The conservative movement has long been deeply obsessed with the education system, from spending big on school board races to whining about just how hard it is to be a conservative in schools. One of the biggest fronts in this war: Editing school curricula to suit their worldview, usually by straight-up erasing things they don’t like.
The latest example of this trend, reported by Bridge magazine, may be the most purely dumb example yet: A Michigan conservative has successfully removed references to “democratic values” from the state’s proposed social studies standards, arguing the phrase is “partisan.”
Democratic values. As in, the concepts held as valuable by democracy—you know, like voting, civil liberties, cool shit like that. Not the values of the Democratic Party. Thirteen-year-olds understand this distinction. Pretty sure my cat could take a good stab at it. But not Michigan state Senator Patrick Colbeck, who also happens to be running for governor (in which capacity he accused Democratic candidate Abdul El-Sayed of being part of the Muslim Brotherhood). Colbeck was very disturbed indeed to see the D Word appear in the curriculum. From Bridge:
“They had this term in there called ‘core democratic values,’” Colbeck said. “I said, ‘Whatever we come up with has to be politically neutral, and it has to be accurate.’ I said, ‘First of all, core democratic values (is) not politically neutral.’ I’m not proposing core republican values, either.”
The d-word in “core democratic values” pertains to America’s system of democracy, not to the Democratic Party. Core democratic values generally include fundamental beliefs and constitutional principles, such as life, liberty and the pursuit of happiness.
Still, at Colbeck’s urging, 13 references to “core democratic values” were deleted or changed to “core values.”
I’ve always said that good education starts with replacing a term that accurately describes the concept you’re explaining with one that doesn’t.
Colbeck was invited to join a group tasked with reviewing changes to the social studies standards, and promptly invited other conservatives to join without the department’s knowledge. Other changes to the curriculum reported by Bridge are less head-smackingly dumb but more generally disturbing:
- The one reference in the current standards to the Ku Klux Klan is cut, with the KKK relegated to a single mention in a list of optional examples high school history teachers can consider using when teaching about social issues between 1890 and 1930.
- Five existing references to the National Association for the Advancement of Colored People have been cut, with a lone reference remaining in a section on the 1920s on its “legal strategy to attack segregation.”
- The two references to gays and lesbians in the current standards, in sections dealing with the fight for rights for minority groups, have been deleted.
In 2017, Colbeck recommended to the state Board of Education that references to the KKK should be downplayed, arguing that the “KKK was founded as an anti-Republican organization, not an anti-black organization.”
The proposed revisions are now being reviewed, and the public comment period ends June 30, should you live in Michigan and want to register your dismay.
The goal of removing elements of history that make it harder to be a conservative if you know about them has been pursued across the country by Republicans on school boards for years.
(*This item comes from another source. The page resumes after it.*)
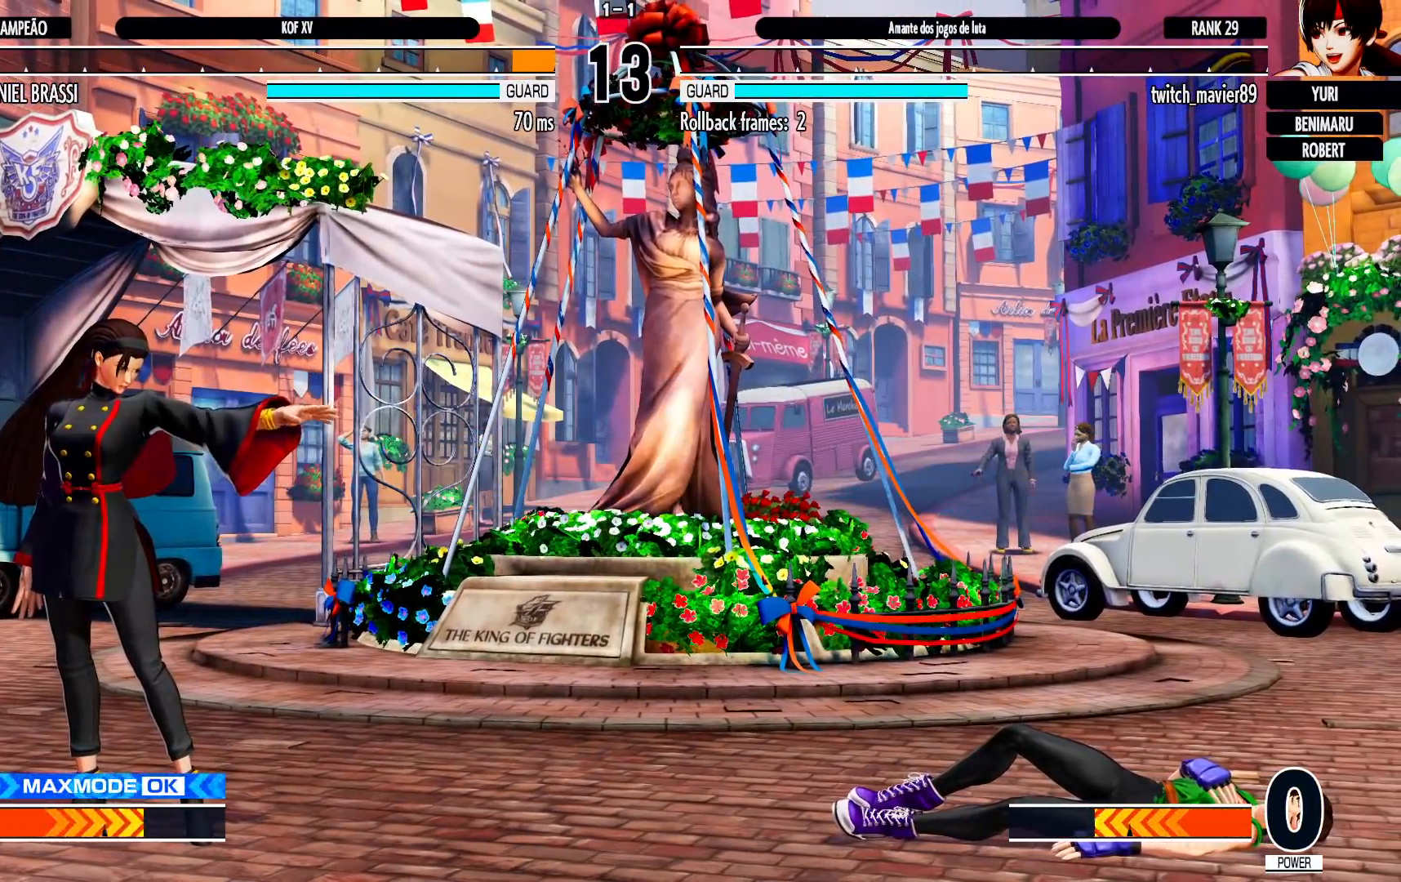
{"buttons": ["CROSS", "SQUARE"], "left_stick": "center", "events": [[33, "CROSS", "down"], [33, "SQUARE", "down"], [33, "TRIANGLE", "down"], [83, "SQUARE", "up"], [100, "CROSS", "up"], [100, "TRIANGLE", "up"], [133, "CROSS", "down"], [150, "SQUARE", "down"], [150, "TRIANGLE", "down"], [183, "SQUARE", "up"], [200, "CROSS", "up"], [217, "TRIANGLE", "up"], [367, "CROSS", "down"], [383, "SQUARE", "down"], [383, "TRIANGLE", "down"], [433, "SQUARE", "up"], [433, "TRIANGLE", "up"], [450, "CROSS", "up"], [500, "CROSS", "down"], [500, "SQUARE", "down"]]}
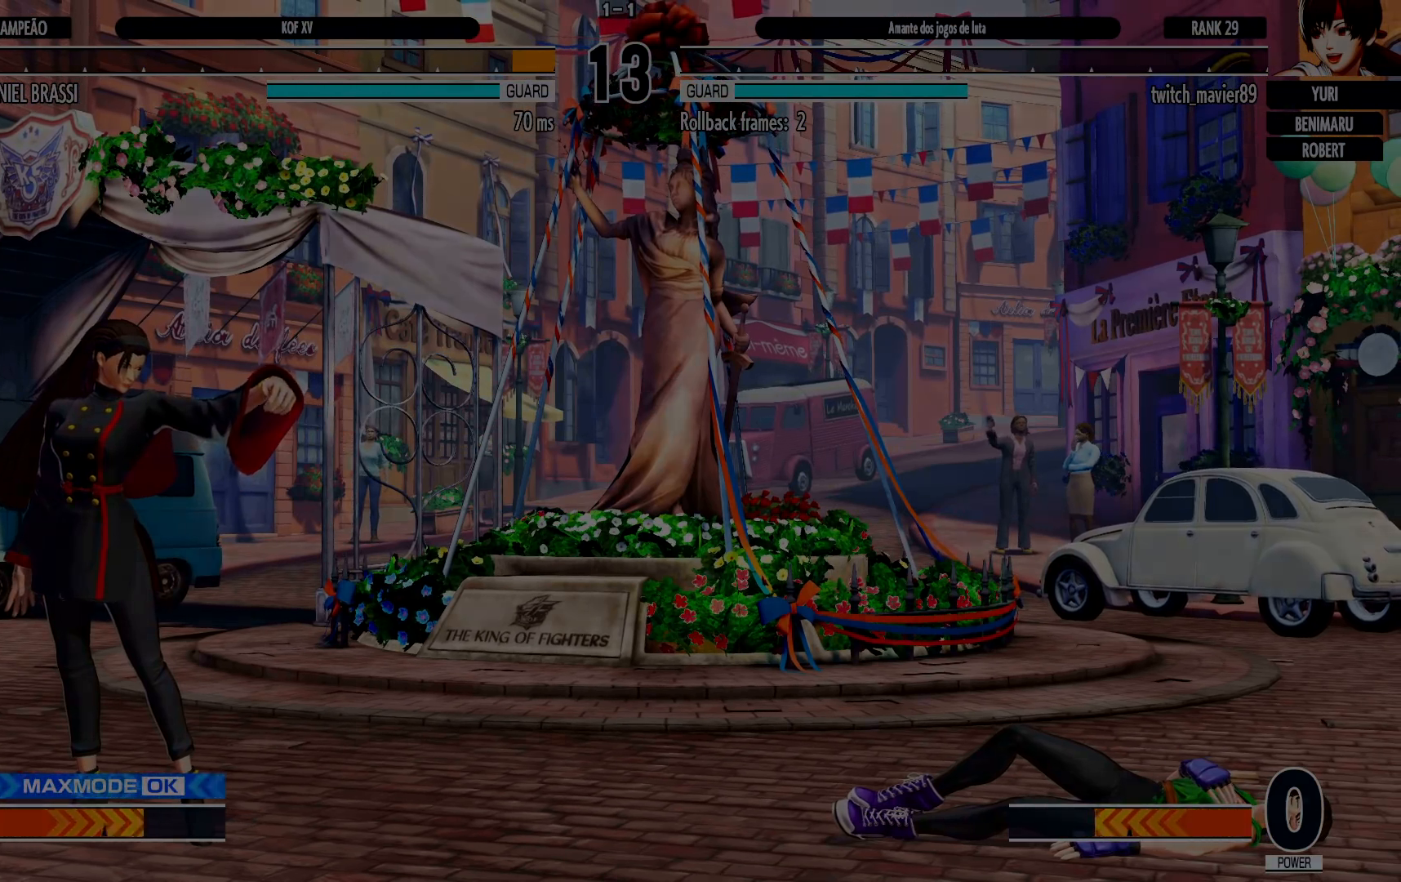
{"buttons": ["SQUARE", "TRIANGLE"], "left_stick": "center", "events": [[17, "TRIANGLE", "down"], [83, "CROSS", "up"], [83, "SQUARE", "up"], [83, "TRIANGLE", "up"], [167, "CROSS", "down"], [167, "SQUARE", "down"], [167, "TRIANGLE", "down"], [233, "CROSS", "up"], [233, "SQUARE", "up"], [233, "TRIANGLE", "up"], [333, "CROSS", "down"], [333, "SQUARE", "down"], [333, "TRIANGLE", "down"], [417, "TRIANGLE", "up"], [433, "CROSS", "up"], [433, "SQUARE", "up"], [500, "SQUARE", "down"], [500, "TRIANGLE", "down"]]}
In 2010, Christian conservatives on the Texas Board of Education voted to “soften” the role of slavery in the Civil War, while not mentioning Jim Crow or the KKK at all. At the same time, as Think Progress reported, conservatives successfully added “causes and key organizations and individuals of the conservative resurgence of the 1980s and 1990s, including Phyllis Schafly, the Contract with America, the Heritage Foundation, the Moral Majority, and the National Rifle Association,” plus “documents that supported Cold War-era Sen. Joseph McCarthy and his contention that the U.S. government was infiltrated with Communists in the 1950s.”
With this approach, it’s no wonder America is so thoroughly mediocre compared to other countries in educational achievement. Better make sure the kids don’t learn about that, either. We’re number one, baby!